Она вынула из кармана и положила перед Бородиными тонкой работы медальон с изображением Владимира Горбатова. Они взглянули и вздрогнули — сходство с их Мишенькой было поразительное. Марья Семеновна и Иван Федорович видели этот медальон тогда еще, более тридцати лет тому назад, но уже, конечно, давным-давно забыли его.

Им стало жутко и больно.

Вот он, этот человек, давно умерший… Но он встает из могилы и отнимает у них их сына, их истинного законного сына, которого они получили по великому праву любви и жалости, которого взрастили и взлелеяли, который был утешением и отрадой всей их жизни.

Всплакнула Марья Степановна, да и Иван Федорович сидел совсем нахмурясь, забыв о своих тюльпанах и тыквах.

Решено было, что Капитолина Ивановна отправится к Горбатову на этих же днях, завтра не то послезавтра. Капитолина Ивановна позабыла, несмотря на всю свою мудрость, что теперь дорога каждая минута.
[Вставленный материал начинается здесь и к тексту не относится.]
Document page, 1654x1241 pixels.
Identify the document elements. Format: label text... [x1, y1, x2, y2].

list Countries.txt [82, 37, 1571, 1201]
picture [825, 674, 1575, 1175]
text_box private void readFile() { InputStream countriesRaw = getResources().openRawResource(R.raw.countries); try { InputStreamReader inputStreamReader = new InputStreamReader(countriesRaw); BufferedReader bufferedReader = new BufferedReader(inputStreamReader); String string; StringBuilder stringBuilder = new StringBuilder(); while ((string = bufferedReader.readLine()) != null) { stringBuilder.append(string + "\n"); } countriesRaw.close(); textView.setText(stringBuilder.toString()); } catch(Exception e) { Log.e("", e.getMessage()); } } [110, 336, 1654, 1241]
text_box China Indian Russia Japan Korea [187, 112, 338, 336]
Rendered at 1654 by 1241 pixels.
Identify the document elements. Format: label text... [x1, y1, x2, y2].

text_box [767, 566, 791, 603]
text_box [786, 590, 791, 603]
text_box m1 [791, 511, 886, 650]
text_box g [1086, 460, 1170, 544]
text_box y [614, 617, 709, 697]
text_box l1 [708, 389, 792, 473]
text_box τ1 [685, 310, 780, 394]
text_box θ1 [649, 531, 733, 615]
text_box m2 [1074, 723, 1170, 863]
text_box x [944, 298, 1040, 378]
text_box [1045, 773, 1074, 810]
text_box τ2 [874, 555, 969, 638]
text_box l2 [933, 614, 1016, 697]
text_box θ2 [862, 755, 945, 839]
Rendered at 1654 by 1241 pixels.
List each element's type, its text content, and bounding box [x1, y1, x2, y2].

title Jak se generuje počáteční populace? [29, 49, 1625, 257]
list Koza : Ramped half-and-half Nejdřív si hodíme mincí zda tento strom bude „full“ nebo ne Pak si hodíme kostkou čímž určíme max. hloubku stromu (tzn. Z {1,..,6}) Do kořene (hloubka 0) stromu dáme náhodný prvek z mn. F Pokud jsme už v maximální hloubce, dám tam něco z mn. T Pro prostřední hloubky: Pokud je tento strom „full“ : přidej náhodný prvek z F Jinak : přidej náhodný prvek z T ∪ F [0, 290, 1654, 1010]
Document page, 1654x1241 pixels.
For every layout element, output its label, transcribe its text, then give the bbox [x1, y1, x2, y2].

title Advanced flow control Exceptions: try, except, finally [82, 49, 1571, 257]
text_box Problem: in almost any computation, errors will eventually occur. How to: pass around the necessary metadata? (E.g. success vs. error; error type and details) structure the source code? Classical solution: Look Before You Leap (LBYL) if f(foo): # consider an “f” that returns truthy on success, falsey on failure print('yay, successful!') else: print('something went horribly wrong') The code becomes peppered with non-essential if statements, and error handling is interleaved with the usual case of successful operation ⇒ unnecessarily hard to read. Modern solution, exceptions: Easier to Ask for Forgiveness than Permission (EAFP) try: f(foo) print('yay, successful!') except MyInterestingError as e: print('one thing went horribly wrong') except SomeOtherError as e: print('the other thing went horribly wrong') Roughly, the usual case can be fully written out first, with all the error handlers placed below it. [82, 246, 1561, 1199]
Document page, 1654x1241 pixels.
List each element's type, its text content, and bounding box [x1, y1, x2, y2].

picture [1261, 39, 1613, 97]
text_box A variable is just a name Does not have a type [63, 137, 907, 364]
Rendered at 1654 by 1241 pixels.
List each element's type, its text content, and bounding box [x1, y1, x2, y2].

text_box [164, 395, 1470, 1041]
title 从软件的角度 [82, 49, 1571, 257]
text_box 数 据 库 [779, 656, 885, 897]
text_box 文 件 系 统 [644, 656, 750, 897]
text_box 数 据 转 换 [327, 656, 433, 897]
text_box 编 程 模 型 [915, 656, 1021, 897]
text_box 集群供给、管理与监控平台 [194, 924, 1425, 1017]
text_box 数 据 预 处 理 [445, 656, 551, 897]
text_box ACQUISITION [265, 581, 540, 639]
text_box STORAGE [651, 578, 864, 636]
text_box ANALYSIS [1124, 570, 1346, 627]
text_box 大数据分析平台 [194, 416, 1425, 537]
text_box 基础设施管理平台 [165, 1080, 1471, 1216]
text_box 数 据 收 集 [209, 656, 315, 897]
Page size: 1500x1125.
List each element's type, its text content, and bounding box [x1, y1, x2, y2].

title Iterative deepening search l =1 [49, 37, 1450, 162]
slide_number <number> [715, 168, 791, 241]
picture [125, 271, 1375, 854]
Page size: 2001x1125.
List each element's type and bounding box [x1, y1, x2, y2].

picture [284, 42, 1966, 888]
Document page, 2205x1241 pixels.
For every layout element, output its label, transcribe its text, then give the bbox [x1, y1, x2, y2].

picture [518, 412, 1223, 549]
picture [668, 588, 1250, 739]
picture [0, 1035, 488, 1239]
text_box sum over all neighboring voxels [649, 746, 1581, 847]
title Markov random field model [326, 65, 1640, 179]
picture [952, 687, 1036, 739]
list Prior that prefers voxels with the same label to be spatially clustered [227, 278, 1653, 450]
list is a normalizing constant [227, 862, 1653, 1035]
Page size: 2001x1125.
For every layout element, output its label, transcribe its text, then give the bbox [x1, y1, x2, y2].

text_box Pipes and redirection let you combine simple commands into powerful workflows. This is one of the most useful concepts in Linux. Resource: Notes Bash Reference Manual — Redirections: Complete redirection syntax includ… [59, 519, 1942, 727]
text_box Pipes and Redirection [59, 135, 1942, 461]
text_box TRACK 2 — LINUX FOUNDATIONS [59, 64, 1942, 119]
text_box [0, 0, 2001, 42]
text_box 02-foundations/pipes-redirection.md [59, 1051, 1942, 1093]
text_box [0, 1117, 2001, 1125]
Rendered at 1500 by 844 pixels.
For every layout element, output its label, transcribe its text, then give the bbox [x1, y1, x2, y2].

Уж очень они были уверены, что все шито да крыто, что не сыщет старик Прыгунов «абракадабры», а главное, не знали они, что этот Прыгунов, который до сего времени и знаком-то с Бородиными не был и в доме у них не бывал, а теперь в последнее время уже два раза поднимался по лестнице в мезонин к Михаилу Ивановичу.

Михаил Иванович был очень общителен, и если бы догадались спросить его, какой это «старый гриб» был у него два раза, он, конечно, рассказал бы о том, где и каким образом встретился с Прыгуновым, как разговорился с ним, как старик заинтересовал его горбатовским архивом. Но никто его об этом не спрашивал, и, как нарочно, жены его оба раза не было дома, когда приходил Прыгунов.

Прошло два тревожных дня. Иван Федорович бродил как в воду опущенный, машинально, по привычке, обходил свои грядки, забирался в теплички, но даже почти не замечал, что тюрбанообразная тыква превосходит его ожидания, что темный тюльпан распустился во всей красе.

Марья Семеновна перестала думать о внучатах, и молодая Бородина — Надежда Николаевна сильно изумлялась, глядя на стариков. Надежда Николаевна была веселого нрава, а потому даже и подсмеивалась внутри себя.

«Чудеса творятся! Старики помолодели — опять влюбились друг в друга, весь день не расстаются, прячутся по уголкам, шушукаются… Что бы такое могло это значить? Или сюрприз какой-нибудь особенный готовят Мише, а то и мне, пожалуй!»

Надежда Николаевна решила во что бы то ни стало разгадать эту мистерию и даже рассказала обо всех родительских проделках Михаилу Ивановичу, когда он вернулся домой вечером. Но он был мало заинтересован ее известием, у него на этот раз было свое дело, очевидно, очень его интересовавшее. Он сказал жене, что на следующее утро отправляется с одним человеком к Горбатову, известному, возвращенному из Сибири, декабристу, который в настоящее время находится в Москве в своем старинном доме.